Girls
Lena Dunham
par Helen Faradji
On se laissait en 2012 sur la déception causée par l’intronisation du nouveau petit roi de la comédie yankee, Seth MacFarlane (Ted). Mais on oubliait la vraie révélation, peut-être plus discrète, mais bien plus recommandable, qu’était l’arrivée de Lena Dunham dans le paysage audiovisuel mondial. La vraie princesse, c’est elle. Faute avouée à moitié pardonnée, il n’est jamais trop tard pour bien faire. La demoiselle, née en 1986 ( !), actrice, productrice, réalisatrice, scénariste de Girls abritée par HBO, mérite toute l’attention du monde.
Dès la première scène de la toute petite série d’à peine 10 épisodes d’une courte vingtaine de minutes chacun – l’instantanéité du mode de vie vingtenaire a tout contaminé -, la demoiselle protégée de Judd Apatow (le grand manitou s’intéressa à son cas en 2010 après qu’elle ait réalisé le petit hit indie Tiny Furnitures), le ton est donné. Hannah est paumée, quelque part dans la vingtaine, vient de se faire couper les vivres par ses parents excédés par son mode de vie bohème (la miss se rêve écrivaine – cauchemar parental) et trimballe ses kilos en trop et son visage ingrat comme une réponse-claque à tous les diktats que le monde de l’image a jugé bon d’imposer aux filles. Hannah, c’est un esprit neuf, une vivacité diabolique, un regard sur le monde qui ne s’embarrasse pas de le réinventer mais le réinterprète avec une modernité rafraîchissante et incisive.

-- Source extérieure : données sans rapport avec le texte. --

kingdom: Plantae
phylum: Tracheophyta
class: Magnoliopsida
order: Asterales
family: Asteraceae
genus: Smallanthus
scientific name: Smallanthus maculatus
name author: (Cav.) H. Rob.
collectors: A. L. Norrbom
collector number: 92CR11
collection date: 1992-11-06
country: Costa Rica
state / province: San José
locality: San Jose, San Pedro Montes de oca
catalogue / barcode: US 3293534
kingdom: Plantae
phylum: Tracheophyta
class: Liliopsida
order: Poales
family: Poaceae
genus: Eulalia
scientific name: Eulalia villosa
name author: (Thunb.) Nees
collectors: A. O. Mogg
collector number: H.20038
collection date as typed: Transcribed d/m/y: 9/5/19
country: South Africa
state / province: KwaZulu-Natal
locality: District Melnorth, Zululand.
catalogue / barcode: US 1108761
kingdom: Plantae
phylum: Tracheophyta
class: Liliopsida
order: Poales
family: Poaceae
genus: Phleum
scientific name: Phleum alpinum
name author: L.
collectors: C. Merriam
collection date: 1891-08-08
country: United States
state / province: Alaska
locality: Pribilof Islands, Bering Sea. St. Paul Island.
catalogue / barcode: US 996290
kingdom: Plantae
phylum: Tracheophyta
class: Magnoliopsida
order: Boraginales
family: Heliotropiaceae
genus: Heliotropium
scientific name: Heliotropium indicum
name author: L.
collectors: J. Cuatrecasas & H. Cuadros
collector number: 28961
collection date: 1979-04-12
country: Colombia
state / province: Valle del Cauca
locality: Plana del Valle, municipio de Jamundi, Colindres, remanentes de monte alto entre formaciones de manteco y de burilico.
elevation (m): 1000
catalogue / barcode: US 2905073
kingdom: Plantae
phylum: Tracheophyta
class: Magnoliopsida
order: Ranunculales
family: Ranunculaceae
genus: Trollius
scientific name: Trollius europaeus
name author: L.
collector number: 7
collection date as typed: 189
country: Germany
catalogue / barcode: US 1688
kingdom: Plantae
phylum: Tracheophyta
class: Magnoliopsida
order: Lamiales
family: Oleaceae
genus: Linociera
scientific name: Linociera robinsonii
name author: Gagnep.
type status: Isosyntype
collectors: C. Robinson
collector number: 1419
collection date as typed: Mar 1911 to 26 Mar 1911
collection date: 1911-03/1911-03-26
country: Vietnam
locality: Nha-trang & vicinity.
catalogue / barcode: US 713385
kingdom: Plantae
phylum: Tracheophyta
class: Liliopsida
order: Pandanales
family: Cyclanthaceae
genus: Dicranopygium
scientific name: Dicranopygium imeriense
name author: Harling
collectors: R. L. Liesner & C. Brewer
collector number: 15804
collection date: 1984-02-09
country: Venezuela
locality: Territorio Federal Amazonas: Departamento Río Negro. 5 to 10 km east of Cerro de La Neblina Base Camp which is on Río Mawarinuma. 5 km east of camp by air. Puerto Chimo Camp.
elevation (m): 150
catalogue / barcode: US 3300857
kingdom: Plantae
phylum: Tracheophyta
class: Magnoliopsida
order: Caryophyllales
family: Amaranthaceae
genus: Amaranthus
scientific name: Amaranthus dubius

Les filles de Sex and the City ont depuis longtemps remisé leurs stilettos, et c’est désormais en talons plats, jupes vintage et blouses à lavallières hipster que celles de Girls arpentent New York. La ville a d’ailleurs changé avec les générations. Non plus, le Village de conte de fées, mais le Brooklyn des idées, celui où tous les moins de 30 ans, twitter et instagram au bouts des ongles, ont l’intime conviction qu’ils laisseront leur marque. Et tout est bon pour ça. La moindre humiliation, la moindre éraflure à l’ego, le moindre petit caillou dans la chaussure : la légende de l’homo modernus se construit désormais par le moins, le négatif, le malaise que l’on ne prend plus la peine de maquiller. La dépréciation de soi, le recul, l’auto-ironie… et voilà comment les persona 3.0 se construisent. Évidemment, c’est cruel. Évidemment, c’est drôle. Et en bout de compte, le résultat est le même. Nombril, mon beau nombril, dis-moi qui est la plus intéressante ?
C’est d’ailleurs aussi jusque dans sa mise en scène que Girls raffine cette tendance du « moins, c’est plus ». Le scintillement des sitcoms a laissé place à un éclairage terne, entre chien et loup, refusant l’épate et le spectaculaire cheap pour privilégier une approche ultra-classique du champ-contre-champ. Rien de révolutionnaire ? Certainement pas. Mais une façon de s’inscrire dans une tradition de cinéma bien particulière, celle qu’inventait Woody Allen dans les années 70 où le contenant avait la charge de servir le contenu et non l’inverse. Celle d’un nouveau réalisme qui ne se – et ne nous – contait pas de menteries en se drapant dans le recours systématique à l’ironie méta et faisait de l’humain, dans toute sa banalité complexe et ses relations tordues aux autres, un héros de proximité, sans recours aux artifices de la caméra à l’épaule ou du plan-séquence de 2h46.
Aux côtés de ses copines (dont l’irrésistible Shoshanna, jeune vierge aux yeux encore brillants d’espoir mais qui se prendra bien vite le mur du réel sur le nez – interprétée par Zosia Mamet, fille de David), Hannah s’envisage en effet bien plus facilement comme une petite sœur moderne de Mia Farrow ou de Diane Keaton que comme celle de Sarah Jessica Parker ou, pire, de Blake Lively. Une petite sœur tatouée, crue, cash qui, sur fond de crise, de manque d’argent et de désillusions constantes, refuse de s’excuser d’être qui elle est. Même au contraire.
Girls n’est peut-être que le premier essai télé de Lena Dunham. Et la jeune fille n’a peut-être que 26 ans. Mais elle aura au moins déjà réalisé son rêve : inscrire son nom sur l’affiche. On le retiendra.